● Document section

Lagging regions (i.e. regions with per capita GDP below the national average GDP per capita) often perform poorly in terms of innovation, due to several factors. Connectivity constraints and (more frequently) the weak absorptive capacities of individuals and firms located in these regions hamper adoption of new technologies and innovations produced elsewhere. Even when firms with innovation capacities locate in those regions, they often face higher barriers to innovation, including difficulties in accessing skilled labour, finance and knowledge networks. For instance, firms located in northern regions of Sweden have been found to have more limited access to finance compared to those in the south of the country (Inlandsinnovation AB, 2014).

These barriers may have also contributed to the rising gap in productivity performance between regions at the productivity frontier (generally urban areas) and lagging regions (more rural, peripheral regions). At the European level, for instance, innovation capacities are particularly high in Denmark, Finland, Germany and Sweden, and relatively low in eastern and southern European countries – and that gap does not seem to be narrowing (Veugelers, 2016). Similar dynamics are apparent at the national scale: in the United Kingdom, spatial economic imbalance has widened over time, with London and the South East region concentrating most of the country’s economic activity (Martin et al., 2015).

The capacity of lagging regions to catch up with innovation leaders might also erode with time, as innovative environments tend to attract talent and investments and enhance entrepreneurship, thus reinforcing the concentration of resources and innovation capacities in those areas (Florida, 2002; Glaeser, 1999). Metropolitan areas such as London, New York, San Francisco and Tokyo, for instance, attract highly productive activities and highly skilled individuals, not only nationwide but even on the global scale. As more skilled individuals move to cities, absorptive capacities in peripheral/lagging areas decrease. As a result, opportunities for people living in such regions are reduced.

(Saved data entries)
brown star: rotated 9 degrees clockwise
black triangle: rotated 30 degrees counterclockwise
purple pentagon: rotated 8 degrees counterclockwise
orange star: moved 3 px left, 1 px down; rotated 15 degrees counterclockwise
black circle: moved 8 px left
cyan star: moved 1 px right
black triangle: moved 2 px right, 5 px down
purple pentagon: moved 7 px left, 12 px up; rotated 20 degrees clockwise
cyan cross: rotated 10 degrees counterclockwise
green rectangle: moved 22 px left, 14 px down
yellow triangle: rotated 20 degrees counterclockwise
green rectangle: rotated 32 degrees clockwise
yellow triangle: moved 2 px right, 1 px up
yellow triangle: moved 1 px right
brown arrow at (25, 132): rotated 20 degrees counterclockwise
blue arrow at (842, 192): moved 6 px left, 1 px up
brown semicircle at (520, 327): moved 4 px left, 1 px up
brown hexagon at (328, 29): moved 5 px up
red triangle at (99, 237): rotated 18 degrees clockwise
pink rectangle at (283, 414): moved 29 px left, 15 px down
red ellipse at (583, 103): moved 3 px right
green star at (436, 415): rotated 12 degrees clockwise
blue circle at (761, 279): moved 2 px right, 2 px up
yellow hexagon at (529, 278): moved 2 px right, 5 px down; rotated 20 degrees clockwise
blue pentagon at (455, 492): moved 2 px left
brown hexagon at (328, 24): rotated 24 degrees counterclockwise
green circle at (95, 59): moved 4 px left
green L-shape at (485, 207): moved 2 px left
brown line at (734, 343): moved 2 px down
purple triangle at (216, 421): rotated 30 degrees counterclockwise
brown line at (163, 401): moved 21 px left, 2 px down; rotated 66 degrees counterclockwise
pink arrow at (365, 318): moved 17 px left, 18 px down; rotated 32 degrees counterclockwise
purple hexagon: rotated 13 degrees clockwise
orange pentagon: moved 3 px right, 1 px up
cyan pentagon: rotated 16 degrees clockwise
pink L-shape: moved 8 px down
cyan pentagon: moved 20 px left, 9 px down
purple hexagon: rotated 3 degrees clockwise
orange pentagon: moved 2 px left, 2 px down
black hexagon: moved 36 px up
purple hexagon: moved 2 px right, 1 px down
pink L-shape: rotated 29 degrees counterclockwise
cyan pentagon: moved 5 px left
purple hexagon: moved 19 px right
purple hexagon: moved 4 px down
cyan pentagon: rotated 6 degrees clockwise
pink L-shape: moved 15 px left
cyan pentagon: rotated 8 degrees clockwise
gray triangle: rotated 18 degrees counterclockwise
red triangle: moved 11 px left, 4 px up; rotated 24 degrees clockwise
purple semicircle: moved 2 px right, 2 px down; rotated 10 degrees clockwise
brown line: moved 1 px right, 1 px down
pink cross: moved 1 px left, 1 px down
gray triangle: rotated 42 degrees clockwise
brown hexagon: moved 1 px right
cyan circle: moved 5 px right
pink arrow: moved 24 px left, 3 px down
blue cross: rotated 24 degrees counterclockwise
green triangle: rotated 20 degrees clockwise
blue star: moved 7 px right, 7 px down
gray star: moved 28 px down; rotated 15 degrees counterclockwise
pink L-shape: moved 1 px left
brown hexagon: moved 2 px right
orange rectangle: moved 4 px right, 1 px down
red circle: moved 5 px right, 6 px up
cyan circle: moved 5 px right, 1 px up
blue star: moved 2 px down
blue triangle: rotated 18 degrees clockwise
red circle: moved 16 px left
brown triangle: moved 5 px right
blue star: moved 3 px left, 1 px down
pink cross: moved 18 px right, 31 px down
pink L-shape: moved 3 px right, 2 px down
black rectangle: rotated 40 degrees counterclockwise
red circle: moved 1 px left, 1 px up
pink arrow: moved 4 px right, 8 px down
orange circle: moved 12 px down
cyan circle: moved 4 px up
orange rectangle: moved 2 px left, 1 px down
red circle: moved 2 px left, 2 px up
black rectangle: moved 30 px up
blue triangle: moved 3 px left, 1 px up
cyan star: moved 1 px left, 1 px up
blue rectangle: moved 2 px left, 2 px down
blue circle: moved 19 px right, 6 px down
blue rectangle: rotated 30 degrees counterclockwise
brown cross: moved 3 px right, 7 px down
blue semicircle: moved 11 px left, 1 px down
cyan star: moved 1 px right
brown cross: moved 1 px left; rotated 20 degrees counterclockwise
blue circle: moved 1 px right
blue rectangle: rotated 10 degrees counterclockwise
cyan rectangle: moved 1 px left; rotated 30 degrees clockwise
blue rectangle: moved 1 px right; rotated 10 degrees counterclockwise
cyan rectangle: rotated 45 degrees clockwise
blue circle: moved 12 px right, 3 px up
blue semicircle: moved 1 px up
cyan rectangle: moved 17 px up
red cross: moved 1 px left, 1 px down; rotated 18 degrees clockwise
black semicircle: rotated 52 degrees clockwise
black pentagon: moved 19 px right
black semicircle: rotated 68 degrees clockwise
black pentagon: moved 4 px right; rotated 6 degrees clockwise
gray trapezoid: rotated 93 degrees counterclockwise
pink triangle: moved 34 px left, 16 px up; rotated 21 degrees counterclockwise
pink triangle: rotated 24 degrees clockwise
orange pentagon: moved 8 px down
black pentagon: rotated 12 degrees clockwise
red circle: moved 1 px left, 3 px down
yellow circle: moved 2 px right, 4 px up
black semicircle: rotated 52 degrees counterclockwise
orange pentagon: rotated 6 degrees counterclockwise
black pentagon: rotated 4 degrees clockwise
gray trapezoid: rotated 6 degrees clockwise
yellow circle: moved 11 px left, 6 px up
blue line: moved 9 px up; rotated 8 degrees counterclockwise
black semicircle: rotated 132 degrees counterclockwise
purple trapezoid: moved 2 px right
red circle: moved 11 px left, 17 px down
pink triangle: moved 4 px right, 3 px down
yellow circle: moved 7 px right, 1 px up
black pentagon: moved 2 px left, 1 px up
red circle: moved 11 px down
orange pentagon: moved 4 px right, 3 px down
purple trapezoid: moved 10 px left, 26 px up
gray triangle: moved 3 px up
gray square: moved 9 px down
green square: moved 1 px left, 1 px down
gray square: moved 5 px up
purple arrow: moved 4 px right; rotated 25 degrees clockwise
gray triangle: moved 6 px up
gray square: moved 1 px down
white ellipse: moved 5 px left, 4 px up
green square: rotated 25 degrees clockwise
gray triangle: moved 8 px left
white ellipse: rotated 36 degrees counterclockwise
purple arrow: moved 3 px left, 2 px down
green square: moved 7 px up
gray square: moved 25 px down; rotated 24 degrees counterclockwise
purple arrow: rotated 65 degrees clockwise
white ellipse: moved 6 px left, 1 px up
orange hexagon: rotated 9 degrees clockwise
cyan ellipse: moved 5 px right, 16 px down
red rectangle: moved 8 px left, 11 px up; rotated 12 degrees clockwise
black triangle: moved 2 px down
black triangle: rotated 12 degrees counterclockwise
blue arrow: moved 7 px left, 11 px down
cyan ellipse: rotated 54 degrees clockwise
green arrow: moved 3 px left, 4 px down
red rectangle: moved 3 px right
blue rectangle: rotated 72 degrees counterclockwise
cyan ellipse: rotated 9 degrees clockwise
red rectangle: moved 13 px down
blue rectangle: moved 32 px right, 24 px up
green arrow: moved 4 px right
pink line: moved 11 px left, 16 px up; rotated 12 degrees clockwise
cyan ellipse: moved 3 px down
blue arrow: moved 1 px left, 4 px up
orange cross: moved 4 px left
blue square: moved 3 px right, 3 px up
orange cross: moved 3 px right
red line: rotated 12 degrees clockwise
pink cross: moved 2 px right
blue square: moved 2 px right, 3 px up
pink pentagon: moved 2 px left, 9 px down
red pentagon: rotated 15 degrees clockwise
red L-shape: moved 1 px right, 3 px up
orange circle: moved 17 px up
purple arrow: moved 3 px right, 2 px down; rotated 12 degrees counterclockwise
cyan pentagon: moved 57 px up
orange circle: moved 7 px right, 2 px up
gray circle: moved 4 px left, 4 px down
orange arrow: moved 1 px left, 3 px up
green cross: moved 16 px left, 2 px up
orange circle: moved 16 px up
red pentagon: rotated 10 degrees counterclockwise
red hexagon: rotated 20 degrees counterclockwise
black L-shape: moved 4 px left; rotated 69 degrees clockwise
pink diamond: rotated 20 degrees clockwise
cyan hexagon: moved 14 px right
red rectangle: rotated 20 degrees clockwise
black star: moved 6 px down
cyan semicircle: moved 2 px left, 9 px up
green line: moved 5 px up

● Problems and tasks
1. Extract the shape-displacement rows from the first row through the line containing "purple pentagon: moved", inclusive, and reproduce them unchanged.
2. How might the passage on lagging regions and innovation go on after its final sentence? Write the continuation.
The passage on lagging regions and these rows are unrelated.

● Responses
1.
brown star: rotated 9 degrees clockwise
black triangle: rotated 30 degrees counterclockwise
purple pentagon: rotated 8 degrees counterclockwise
orange star: moved 3 px left, 1 px down; rotated 15 degrees counterclockwise
black circle: moved 8 px left
cyan star: moved 1 px right
black triangle: moved 2 px right, 5 px down
purple pentagon: moved 7 px left, 12 px up; rotated 20 degrees clockwise

2.
Spatial segregation within metropolitan areas constitutes an additional challenge for social inclusion. The concentration of various dimensions of disadvantage (e.g. lower incomes, lower skill levels, etc.) frequently combines withstigmatisation of place of residence, making it more difficult for disadvantaged groups to access good quality jobs and move up the labour market ladder. Those individuals, even those living close to innovation hubs, can be locked in low-productivity and low-income traps, unable to reap the benefits of innovation and growth produced in their vicinity. 

What are the rationales for implementing innovation policies for territorial inclusiveness?

Many territorial inclusiveness policies respond to the rationales that relate to social inclusiveness and industrial inclusiveness. Rationales specifically for territorial inclusiveness policies include:

  • Fostering the development of more productive and innovation-intensive activities in lagging regions, by supporting entrepreneurship and the development of these activities.
  • Strengthening the innovation capacities of lagging regions (i.e. the absorptive capacity of individuals and firms located there) also increases the chances of other initiatives, such investment in R&D and transport infrastructure, to have their intended effects on innovation performance and economic development.
  • Increasing the innovation capacities of peripheral, less developed regions is also expected to strengthen their economic resilience and reduce their dependence on transfers from the central government.
Indicators on Territorial Inclusiveness

The following indicators may help you identify whether regional disparities are challenges for territorial inclusiveness in a given country.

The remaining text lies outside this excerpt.